Rédaction : 0xSheldon, chercheur chez TPTrade ; Jerry, fondateur de TPDAO
Introduction
Si l’on se réfère à l’histoire financière mondiale en prenant comme point de départ la montée et la chute d’Athènes, notre vision est pessimiste — la finance ne sert que l’argent, permettant à l’argent d’en générer davantage. Quant à la prospérité et au développement diversifié de la finance, ils dépendent des guerres, cruelles et sanglantes.
Cependant, les vicissitudes de New York nous inspirent confiance. La crise annonçant la chute imminente de Wall Street est apparue à plusieurs reprises, mais jamais elle n’a eu lieu ; bien au contraire, Wall Street a connu un nouvel essor. Cela s’explique par le fait que la finance new-yorkaise a été dès l’origine fondée sur un gène d’« optimisation de l’allocation du capital ». À noter particulièrement que dans le processus de développement de la finance moderne à New York, les fonds ont joué un rôle crucial, assumant une fonction extrêmement particulière.
Et qu’en est-il du marché de la cryptographie ?

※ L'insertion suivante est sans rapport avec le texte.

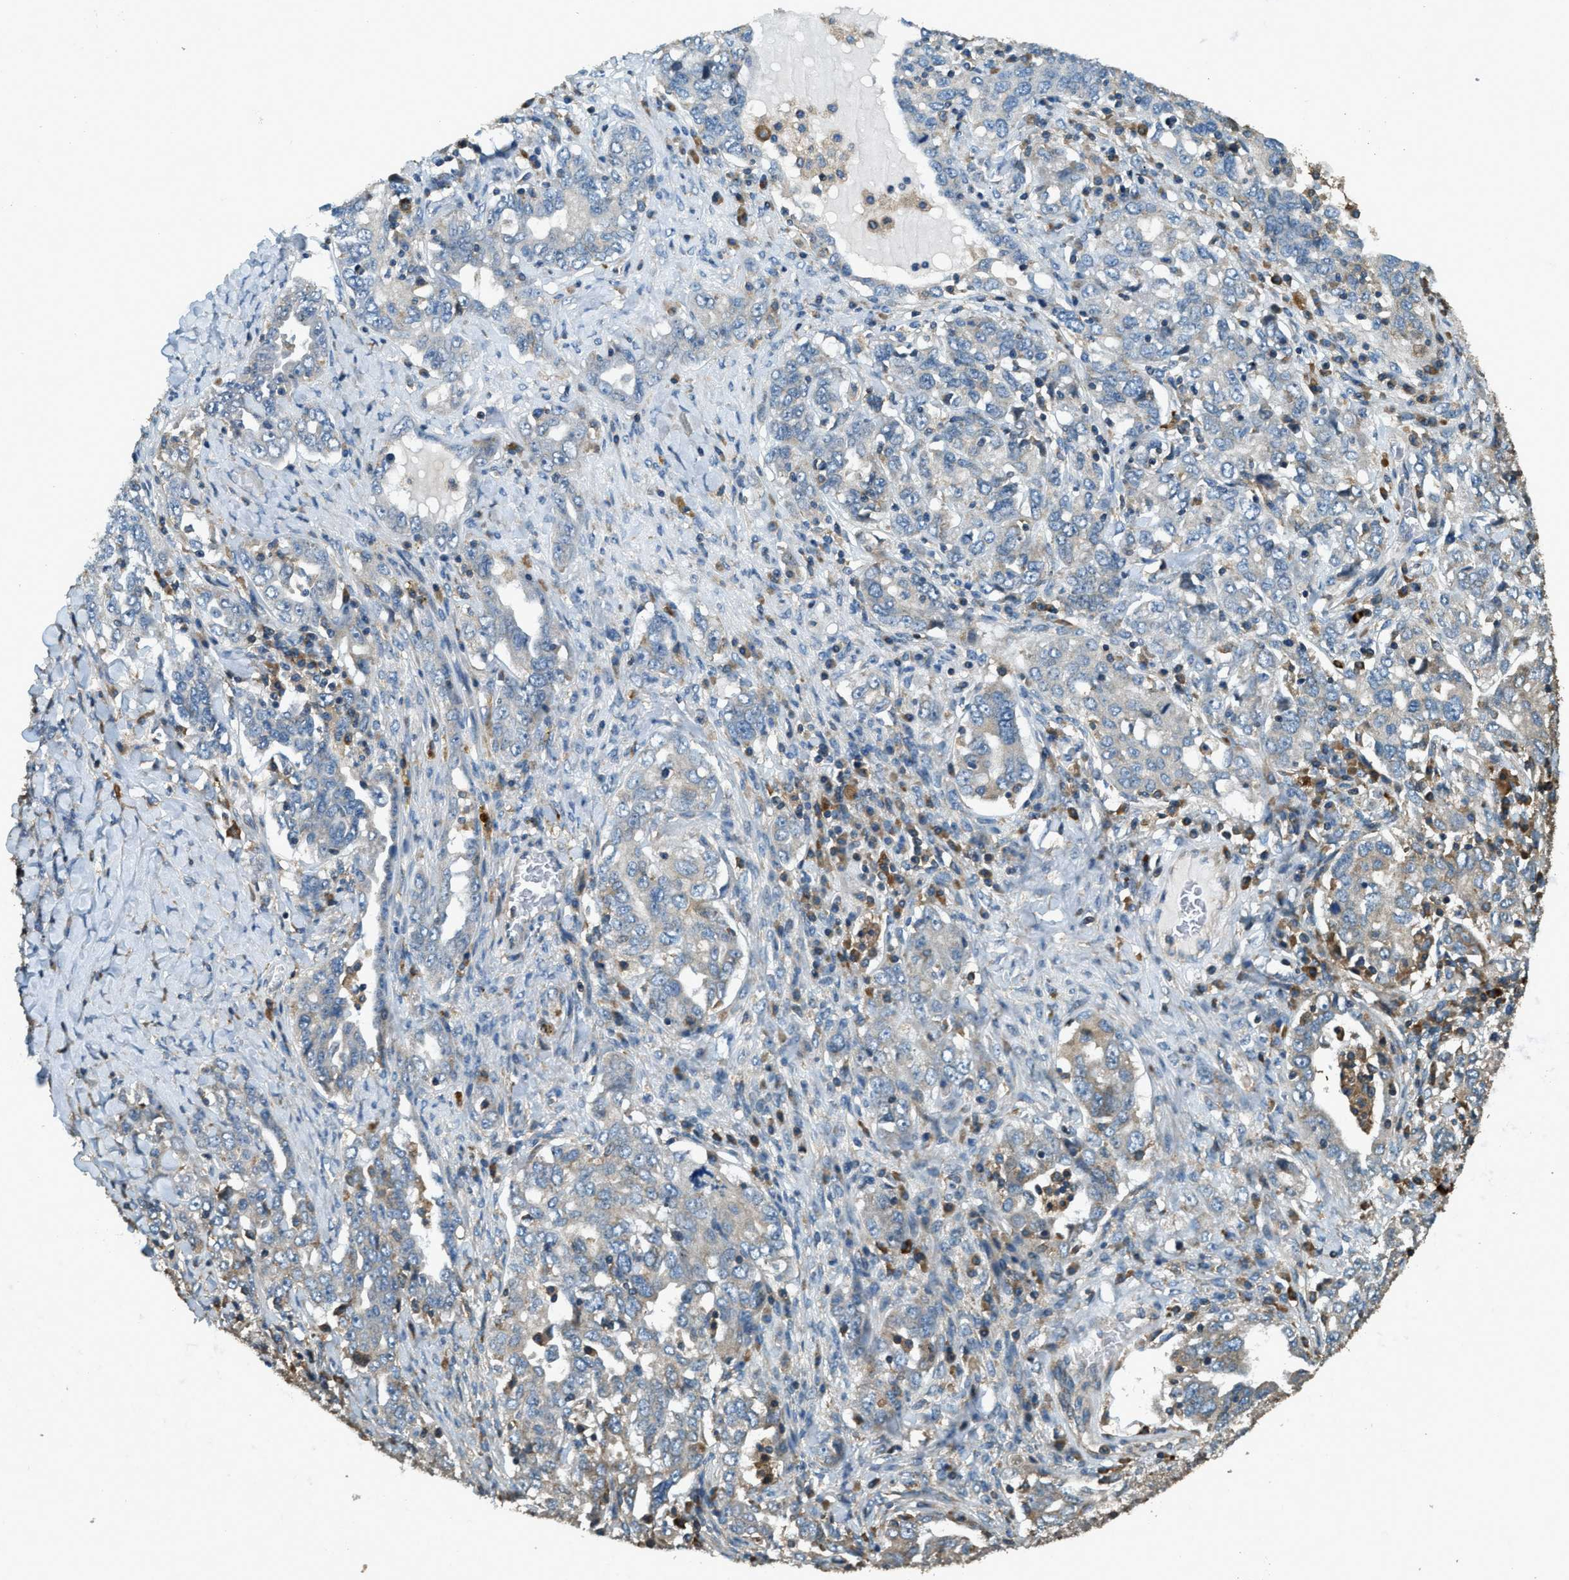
{"staining": {"intensity": "weak", "quantity": "<25%", "location": "cytoplasmic/membranous"}, "tissue": "ovarian cancer", "cell_type": "Tumor cells", "image_type": "cancer", "snomed": [{"axis": "morphology", "description": "Carcinoma, endometroid"}, {"axis": "topography", "description": "Ovary"}], "caption": "High magnification brightfield microscopy of ovarian endometroid carcinoma stained with DAB (3,3'-diaminobenzidine) (brown) and counterstained with hematoxylin (blue): tumor cells show no significant positivity.", "gene": "ERGIC1", "patient": {"sex": "female", "age": 62}}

01 La montée et la chute d’Athènes
Prenons comme exemple Athènes, berceau de la finance mondiale, pour mieux comprendre l’essence de la finance : l’exploitation. Voyez par exemple les « fermiers un-sixième » d’Athènes, si cruels — l’emprunteur devait remettre cinq sixièmes de sa récolte en intérêts, ne gardant qu’un sixième pour lui-même ; si même cela ne suffisait pas à payer les intérêts, le créancier avait le droit de vendre le débiteur ainsi que ses enfants comme esclaves.
Grâce à sa position géographique particulière, Athènes s’est élevée grâce au commerce dans la civilisation méditerranéenne, mais s’est effondrée à cause de la finance.
La brillante civilisation athénienne a autrefois représenté la lumière de la civilisation humaine. En période de conflit, Athènes, fortement dépendante de son économie commerciale, a dû chercher un soutien financier — apparaissant alors le crédit maritime, des formes primitives de banques, et même les temples se sont mis à accorder des prêts… La finance a apporté à Athènes une prospérité économique, mais sous l’impact de l’argent, une fois vaincue, la notion de devoir civique liée à la participation aux guerres a disparu. Plus grave encore, le sens moral autrefois partagé par les citoyens s’est effondré. Ce déclin moral suit un effet irréversible dit « d’engrenage » — autrement dit, une fois formées, les habitudes de consommation tendent à évoluer vers plus, mais rarement vers moins.
On peut dire que la destruction d’Athènes a commencé par une décadence interne.
02 Les vicissitudes de New York
Le meilleur exemple pour comprendre l’histoire de la finance moderne est sans aucun doute celle mouvementée de Wall Street, dont un élément particulièrement marquant est le rôle des fonds. Lorsque les marchés financiers atteignent un certain niveau de développement, les investisseurs individuels deviennent de moins en moins importants à Wall Street, et un nombre croissant de capitaux est confié à des investisseurs institutionnels. En 1961, les transactions des investisseurs individuels représentaient 51,4 % du volume total des échanges à la Bourse de New York, contre 26,2 % pour les investisseurs institutionnels ; en 1969, cette part était passée à 42,4 % pour les investisseurs institutionnels, tandis que celle des investisseurs individuels avait chuté à 33,4 %.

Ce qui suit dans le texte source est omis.